Long-run turn-split policy (library-wide)

For library-wide heavy processing, always use turn-split execution.

Unknown-document recovery flow (M3)

Batch sizing rule:

  • Keep each unknown-document batch small enough to show full row-by-row results in chat (no representative sampling).
  • If unresolved items remain, stop and wait for explicit user instruction to start the next batch.

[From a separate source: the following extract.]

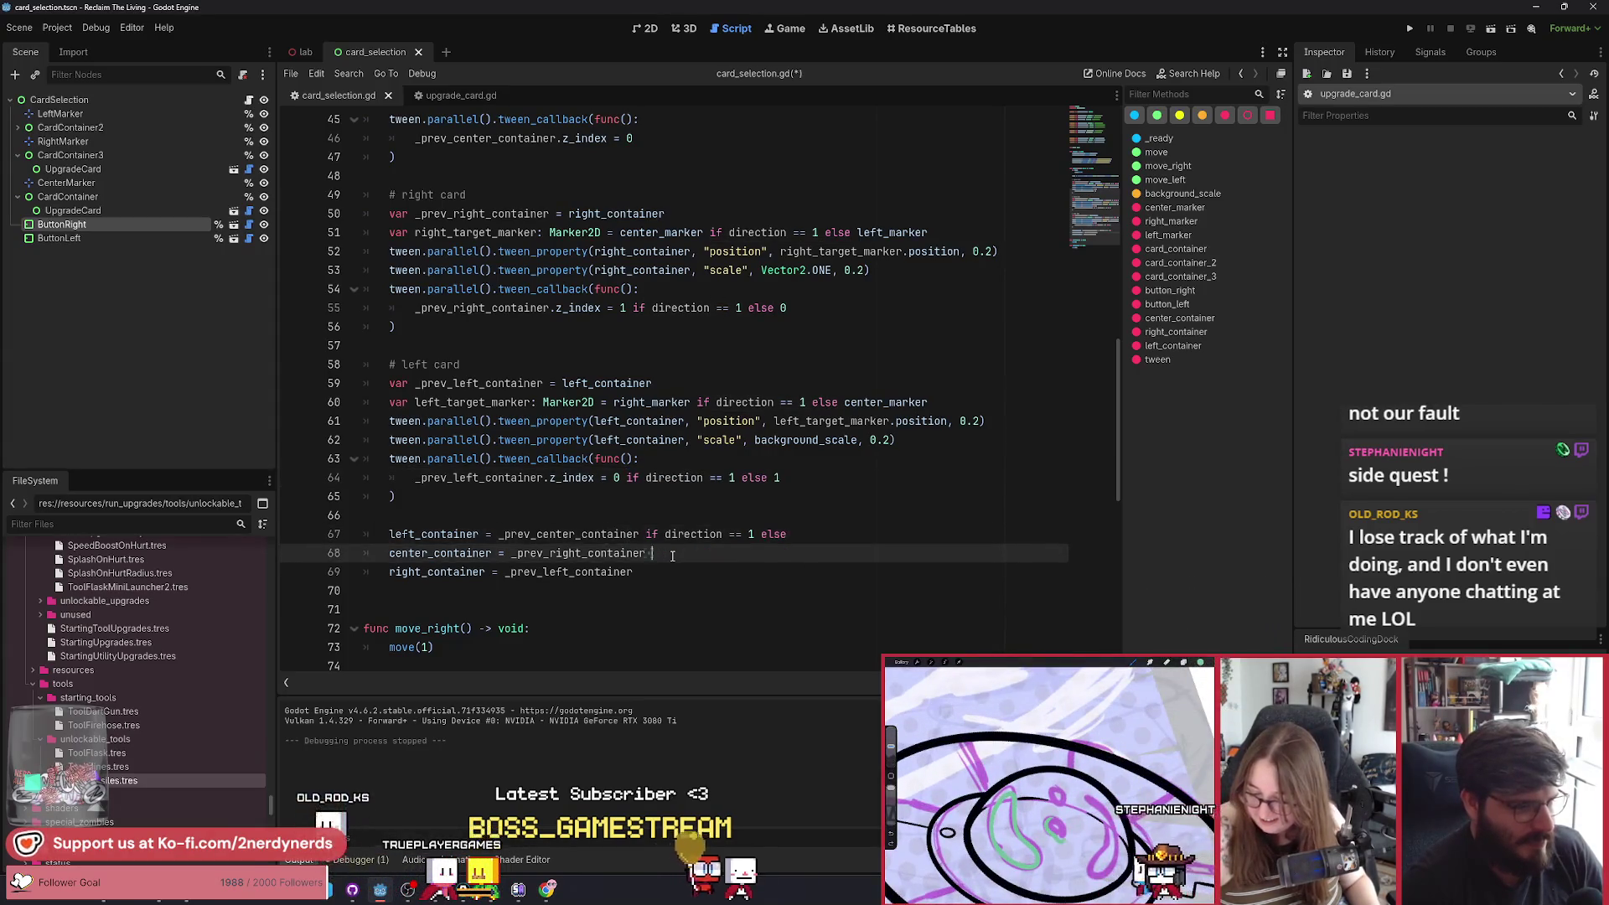
left_click(656, 572)
key("ctrl+v")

User intervention checkpoints (fixed)

  1. Light pass (metadata-only)

    • Always run this stage by default (no extra user instruction required)
    • Analyze existing metadata only (no file content read)
    • Present a table to user:
      • current file/title
      • recommended title/metadata
      • confidence/evidence summary
    • Stop and wait for user instruction before any deeper stage
  2. On user request: page-1 pass

    • Read only the first page and refine proposals
    • Report delta from light pass
  3. If still uncertain: deep pass

    • Read first 5 pages + last 5 pages
    • Add web evidence search
    • Produce finalized proposal with confidence + rationale
  4. Approval gate

    • Show detailed findings and request explicit approval before apply

Pending and unsupported handling

  • Use pending-review tag for unresolved/hold items.
  • If document is unresolved in current flow, do not force metadata guesses.
    • Tag with pending-review and keep for follow-up investigation.

Diff report format (for unknown batch runs)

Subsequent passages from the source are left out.